A further improvement could be to use splittable LZO. Most MapReduce tasks are I/O bound. If files on HDFS are compressed into a format that can be split and consumed by the MapReduce tasks directly, it improves I/O and overall performance. Under normal gzip-based compression algorithms, parallelizing spilt gzip segments poses a problem and so these spilt portions need to be processed by a single mapper. If a single mapper is used the parallelization effort is affected. With bzip2, this can be avoided and split portions can be sent to different mappers but the decompression is very CPU intensive and therefore the gains in I/O are lost in CPU time. LZO comes as a good optimal middle ground where the sizes and decompression speeds are optimal. Learn more about splittable LZO online at https://github.com/kevinweil/hadoop-lzo.
File Block Size
HDFS, the underlying distributed filesystem in Hadoop, allows the storage of very large files. A default block size in HDFS is about 64 MB in size. If your cluster is small and the data size is large, a large number of map tasks would be spawned for the default block size. For example, 120 GBs of input would lead to 1,920 map tasks. This can be derived by a simple calculation as follows:
(120 * 1024)/64
Thus, increasing block size seems logical in small clusters. However, it should not be increased to a point that all nodes in a cluster are not used.
Parallel Copying
Maps outputs are copied over to reducers. In cases where the output of the map task is large, the copying over of values can be done in parallel by multiple threads. Increasing the threads increases the CPU usage but reduces latency. The default number of such threads is set to 5. You can increase the number by setting the following property:
mapred.reduce.parallel.copies
HBase coprocessors are inspired by the idea of coprocessors in Google Bigtable. A few simple processes like counting, aggregating, and such can be pushed up to the server to enhance performance. The idea of coprocessors achieves this.
Three interfaces in HBase — Coprocessor, RegionObserver, and Endpoint — implement the coprocessor framework in a flexible manner. The idea behind Coprocessor and RegionObserver is that you can insert user code by overriding upcall methods from these two related interfaces. The coprocessor framework handles the details of invoking the upcalls. More than one Coprocessor or RegionObserver can be loaded to extend function. They are chained to execute sequentially. These sequential coprocessors are ordered on the basis of assigned priorities.
Through an endpoint on the server side and dynamic RPC provided by the client library, you can define your own extensions to HBase RPC transactions exchanged between clients and the region servers.
Bloom Filters were introduced in Chapter 13. Please review the definition if you aren’t sure what they are.
A get row call in HBase currently does a parallel N-way get of that row from all StoreFiles in a region. This implies N reads requests from disk. Bloom Filters provide a lightweight in-memory structure to reduce those N disk reads to only the files likely to contain that row.

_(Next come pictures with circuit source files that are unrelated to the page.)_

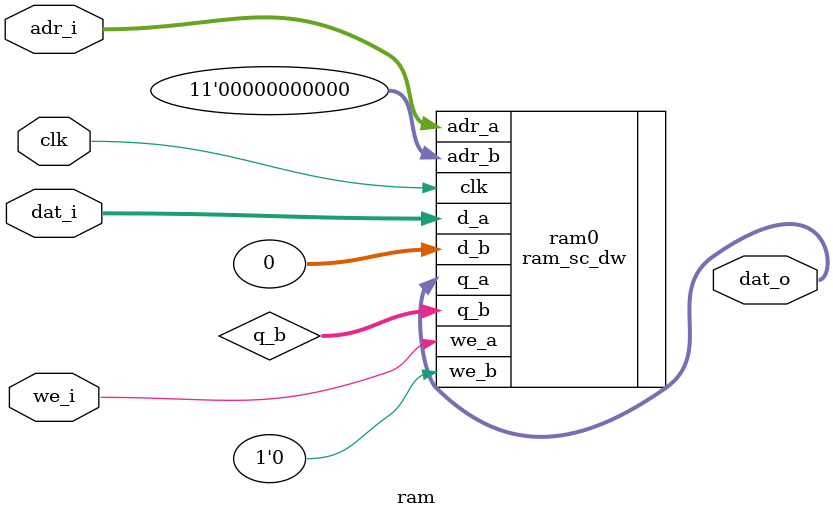
<source format=v>
module ram (dat_i, dat_o, adr_i, we_i, clk );

   parameter dat_width = 32;
   parameter adr_width = 11;
   parameter mem_size  = 2048;
   
   input [dat_width-1:0]      dat_i;
   input [adr_width-1:0]      adr_i;
   input 		      we_i;
   output [dat_width-1:0]     dat_o;
   input 		      clk;   

   wire [dat_width-1:0]       q_b;
   
   ram_sc_dw
     /*
     #
     (
      .dat_width(dat_width),
      .adr_width(adr_width),
      .mem_size(mem_size)
      )
      */
     ram0
     (
      .d_a(dat_i),
      .q_a(dat_o),
      .adr_a(adr_i),
      .we_a(we_i),
      .q_b(q_b),
      .adr_b({adr_width{1'b0}}),
      .d_b({dat_width{1'b0}}),
      .we_b(1'b0),
      .clk(clk)
      );

endmodule // ram

</source>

Reads are in parallel and so the performance gains on an individual get is minimal. Also, read performance is dominated by disk read latency. If you replace parallel get with serial get you would see an impact of Bloom Filters on read latency.
Bloom Filters can be more heavyweight than your data. This is one big reason why they aren’t enabled by default.
This chapter presented a few perspectives on tuning the performance of parallel MapReduce-based processes. The MapReduce algorithm enables the processing of large amounts of data using commodity hardware. Scaling MapReduce algorithms requires some clever configuration. Optimal configuration of MapReduce tasks can tune performance.
The chapter presented a few generic performance-tuning tips but used Hadoop and the associated set of tools for illustration.